Объективная критика, отнюдь не отказываясь от общего понятия о положительном герое и о героизме, не принимала вместе с тем плакатную эстетику, хотя последняя порой прикрывалась именно понятием положительного героя. Только был ли подразумеваемый ею герой воистину положительным?

Вспомним: герой-новатор из упомянутого производственного романа, герой нравоучительно-прикладной прозы конца 40-х – начала 50-х предстанет перед нами в любопытном свете, если мы взглянем на него сквозь призму общей теории положительного героя, чье ядро мы отыскали в новейших статьях. Мы обнаружим в описании героя-новатора целый реестр замечательных качеств. Но мы не сможем обнаружить, над какими серьезными задачами времени он трудился. Его занимало техническое рационализаторство, его «новаторство» и «активность» сводились к участию в какой-нибудь скоротечной кампании, «хозяином» и «творцом» он был лишь на словах, видеть в нем «силу примера» было бы самообманом. То был не герой, а ходячее мероприятие. О психологии не говорим.

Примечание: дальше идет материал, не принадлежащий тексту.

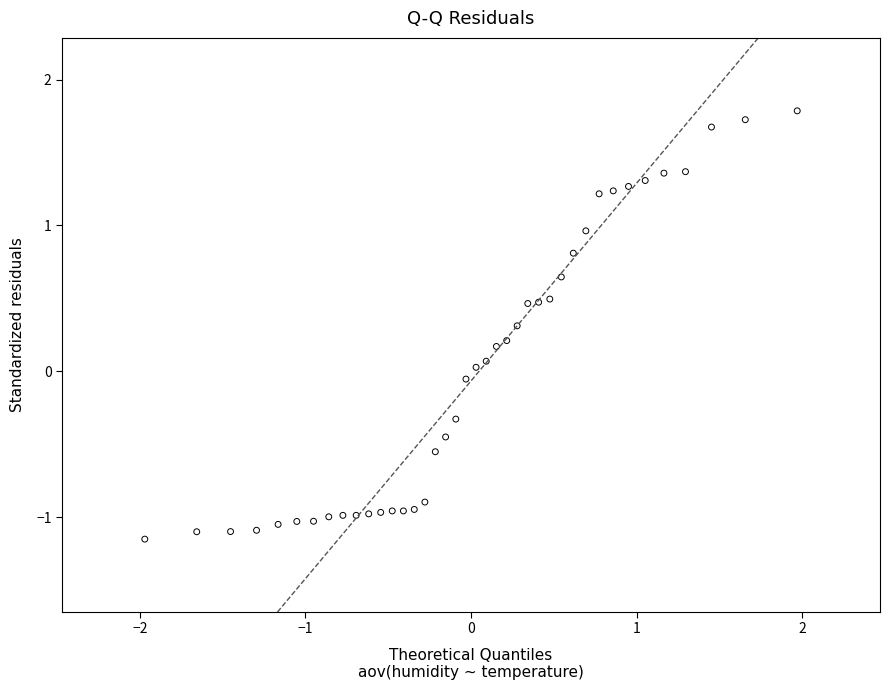

What is the range of Y values (max minus min)?

2.9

Положительный – в номинале – облик здесь был налицо, а положительного действия, в сущности, не было. Читателю этот герой оказался не нужен, критика била при его появлении в литавры, а затем забывала о нем.

Достойно удивления, что подобные герои, далекие от художественной правды, преспокойно существовали и даже процветали, хотя рядом рождались такие крупные, впечатляющие характеры, как, например, леоновский Вихров.

Разрыв между действием и обликом. Тут есть над чем поразмыслить. Думается, что теория положительного героя не может быть развита без связи с теорией художественного характера как такового. Критика, как мы знаем, постоянно ищет в литературе персонажей «живых», «многомерных», «убедительных», «высокохудожественных», «полнокровных». Все законно. Только эти эпитеты требуют порой разъяснения.

Характер героя – это художественный образ, и у него есть конструктивные принципы. Если вообразить себе «полнокровный», «живой» характер в наиболее развернутом, теоретически возможном виде, то он как целое будет включать определенные элементы. Абстрагируясь до поры от психологических закономерностей создания и восприятия конкретных героев, можно теоретически выделить в структуре художественного характера следующие аспекты.

  1. Картину внешнего пространственного поведения человека в существенных обстоятельствах.
  2. 2. Описание свойств человека, причем эти свойства делятся – разумеется, при специальном теоретическом отвлечении от их реальной диалектики – на три типа: а) природные или телесные; в) этические; с) социальные.

Если природные свойства являются достаточно стабильными, то большинство этических и социальных свойств относительно подвижны, проявляются взаимосвязанно в процессе деятельности. Надо учитывать, что реализация и фиксация человеческих свойств всегда осуществляется в конкретном социально-культурном контексте, в соотнесении с различными социально-ролевыми ожиданиями и нормами2. В целом свойства характера – результат раскрытия всех общественных отношений личности.

  1. Изображение психологии человека, то есть его внутренней душевной жизни, его самосознания и подсознания.

Психологический строй образа цементирует характер героя, поскольку именно через мотивацию, самоощущение и самооценку достигается художественная целостность персонажа. Его итоговая оценка и авторское к нему отношение зависят от способов связи (по принципу «тождество-различие») внутреннего мотива с внешним поведением, внешнего и внутреннего поведения – с наличными нормами быта, норм быта – с общезначимыми социальными и нравственными ценностями, ценностей – с конкретными мировоззренческими концепциями в их историческом и художественном контексте…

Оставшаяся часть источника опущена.